(Page images and extracted text)
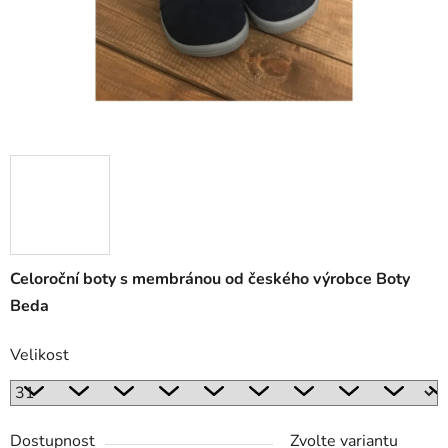
Celoroční boty s membránou od českého výrobce Boty
Beda
Velikost
Dostupnost
Zvolte variantu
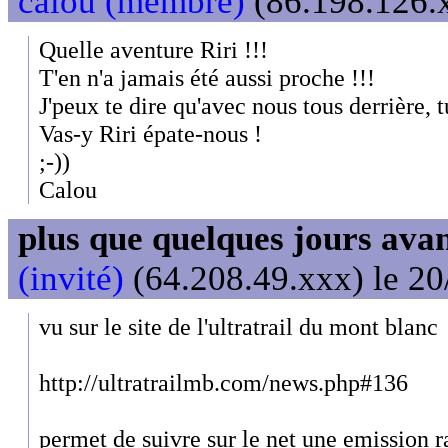
calou (membre)
(86.198.126.x
Quelle aventure Riri !!!
T'en n'a jamais été aussi proche !!!
J'peux te dire qu'avec nous tous derrière, tu
Vas-y Riri épate-nous !
;-))
Calou
plus que quelques jours avant
(invité)
(64.208.49.xxx) le 20
vu sur le site de l'ultratrail du mont blanc
http://ultratrailmb.com/news.php#136
permet de suivre sur le net une emission ra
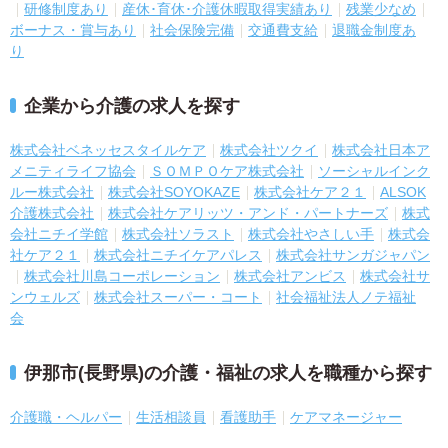
研修制度あり
産休･育休･介護休暇取得実績あり
残業少なめ
ボーナス・賞与あり
社会保険完備
交通費支給
退職金制度あ
り
企業から介護の求人を探す
株式会社ベネッセスタイルケア
株式会社ツクイ
株式会社日本ア
メニティライフ協会
ＳＯＭＰＯケア株式会社
ソーシャルインク
ルー株式会社
株式会社SOYOKAZE
株式会社ケア２１
ALSOK
介護株式会社
株式会社ケアリッツ・アンド・パートナーズ
株式
会社ニチイ学館
株式会社ソラスト
株式会社やさしい手
株式会
社ケア２１
株式会社ニチイケアパレス
株式会社サンガジャパン
株式会社川島コーポレーション
株式会社アンビス
株式会社サ
ンウェルズ
株式会社スーパー・コート
社会福祉法人ノテ福祉
会
伊那市(長野県)の介護・福祉の求人を職種から探す
介護職・ヘルパー
生活相談員
看護助手
ケアマネージャー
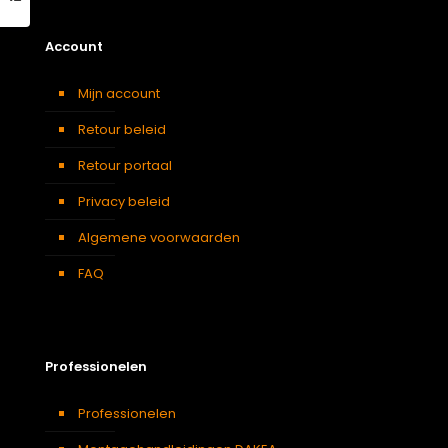
Account
Mijn account
Retour beleid
Retour portaal
Privacy beleid
Algemene voorwaarden
FAQ
Professionelen
Professionelen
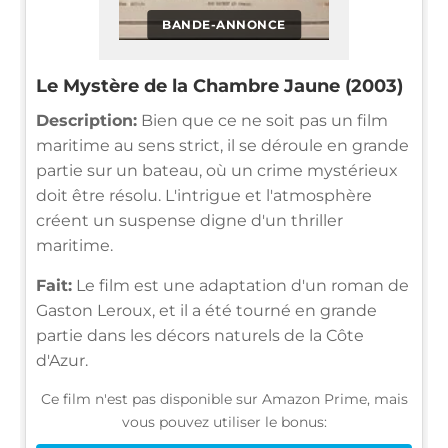
BANDE-ANNONCE
Le Mystère de la Chambre Jaune (2003)
Description:
Bien que ce ne soit pas un film
maritime au sens strict, il se déroule en grande
partie sur un bateau, où un crime mystérieux
doit être résolu. L'intrigue et l'atmosphère
créent un suspense digne d'un thriller
maritime.
Fait:
Le film est une adaptation d'un roman de
Gaston Leroux, et il a été tourné en grande
partie dans les décors naturels de la Côte
d'Azur.
Ce film n'est pas disponible sur Amazon Prime, mais
vous pouvez utiliser le bonus:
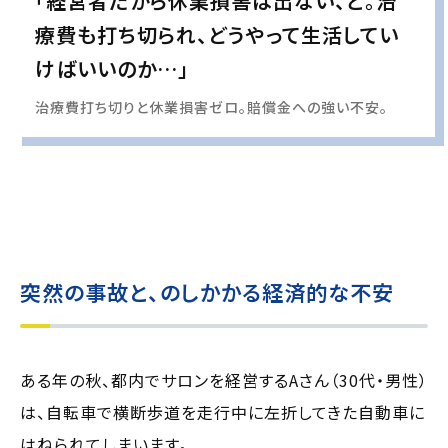
「経営者だから休業損害は出ない、と。治
療費も打ち切られ、どうやって生活してい
けばいいのか…」
治療費打ち切りと休業損害ゼロ。賠償金への強い不安。
実際の事例に基づいて、インタビュー形式の文章および掲載写真を再現・生成
し、
個人情報保護の観点から編集を加えています
突然の事故と、のしかかる経済的な不安
ある年の秋、都内でサロンを経営するAさん（30代・男性）
は、自転車で横断歩道を走行中に左折してきた自動車に
はねられてしまいます。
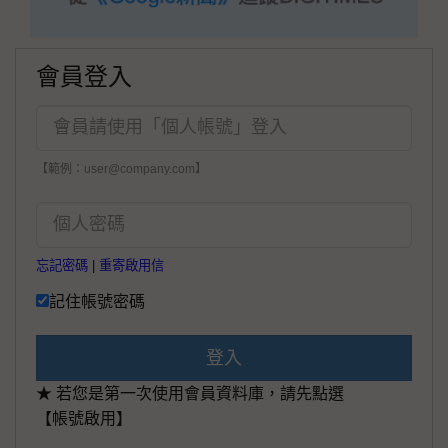
會員登入
【範例：user@company.com】
忘記密碼
|
重寄啟用信
記住帳號密碼
登入
★ 若您是第一次使用會員資料庫，請先點選
【帳號啟用】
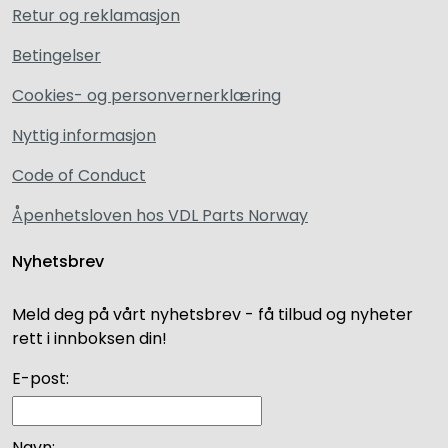
Retur og reklamasjon
Betingelser
Cookies- og personvernerklæring
Nyttig informasjon
Code of Conduct
Åpenhetsloven hos VDL Parts Norway
Nyhetsbrev
Meld deg på vårt nyhetsbrev - få tilbud og nyheter
rett i innboksen din!
E-post:
Navn:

• Problem requirements
Every line above has to be output exactly; the pictures must be dropped.

• Reply to the exercise
Celoroční boty s membránou od českého výrobce Boty
Beda
Velikost
Dostupnost
Zvolte variantu
calou (membre)
(86.198.126.x
Quelle aventure Riri !!!
T'en n'a jamais été aussi proche !!!
J'peux te dire qu'avec nous tous derrière, tu
Vas-y Riri épate-nous !
;-))
Calou
plus que quelques jours avant
(invité)
(64.208.49.xxx) le 20
vu sur le site de l'ultratrail du mont blanc
http://ultratrailmb.com/news.php#136
permet de suivre sur le net une emission ra
研修制度あり
産休･育休･介護休暇取得実績あり
残業少なめ
ボーナス・賞与あり
社会保険完備
交通費支給
退職金制度あ
り
企業から介護の求人を探す
株式会社ベネッセスタイルケア
株式会社ツクイ
株式会社日本ア
メニティライフ協会
ＳＯＭＰＯケア株式会社
ソーシャルインク
ルー株式会社
株式会社SOYOKAZE
株式会社ケア２１
ALSOK
介護株式会社
株式会社ケアリッツ・アンド・パートナーズ
株式
会社ニチイ学館
株式会社ソラスト
株式会社やさしい手
株式会
社ケア２１
株式会社ニチイケアパレス
株式会社サンガジャパン
株式会社川島コーポレーション
株式会社アンビス
株式会社サ
ンウェルズ
株式会社スーパー・コート
社会福祉法人ノテ福祉
会
伊那市(長野県)の介護・福祉の求人を職種から探す
介護職・ヘルパー
生活相談員
看護助手
ケアマネージャー
Account
Mijn account
Retour beleid
Retour portaal
Privacy beleid
Algemene voorwaarden
FAQ
Professionelen
Professionelen
BANDE-ANNONCE
Le Mystère de la Chambre Jaune (2003)
Description:
Bien que ce ne soit pas un film
maritime au sens strict, il se déroule en grande
partie sur un bateau, où un crime mystérieux
doit être résolu. L'intrigue et l'atmosphère
créent un suspense digne d'un thriller
maritime.
Fait:
Le film est une adaptation d'un roman de
Gaston Leroux, et il a été tourné en grande
partie dans les décors naturels de la Côte
d'Azur.
Ce film n'est pas disponible sur Amazon Prime, mais
vous pouvez utiliser le bonus:
「経営者だから休業損害は出ない、と。治
療費も打ち切られ、どうやって生活してい
けばいいのか…」
治療費打ち切りと休業損害ゼロ。賠償金への強い不安。
実際の事例に基づいて、インタビュー形式の文章および掲載写真を再現・生成
し、
個人情報保護の観点から編集を加えています
突然の事故と、のしかかる経済的な不安
ある年の秋、都内でサロンを経営するAさん（30代・男性）
は、自転車で横断歩道を走行中に左折してきた自動車に
はねられてしまいます。
會員登入
【範例：user@company.com】
忘記密碼
|
重寄啟用信
記住帳號密碼
登入
★ 若您是第一次使用會員資料庫，請先點選
【帳號啟用】
Retur og reklamasjon
Betingelser
Cookies- og personvernerklæring
Nyttig informasjon
Code of Conduct
Åpenhetsloven hos VDL Parts Norway
Nyhetsbrev
Meld deg på vårt nyhetsbrev - få tilbud og nyheter
rett i innboksen din!
E-post:
Navn:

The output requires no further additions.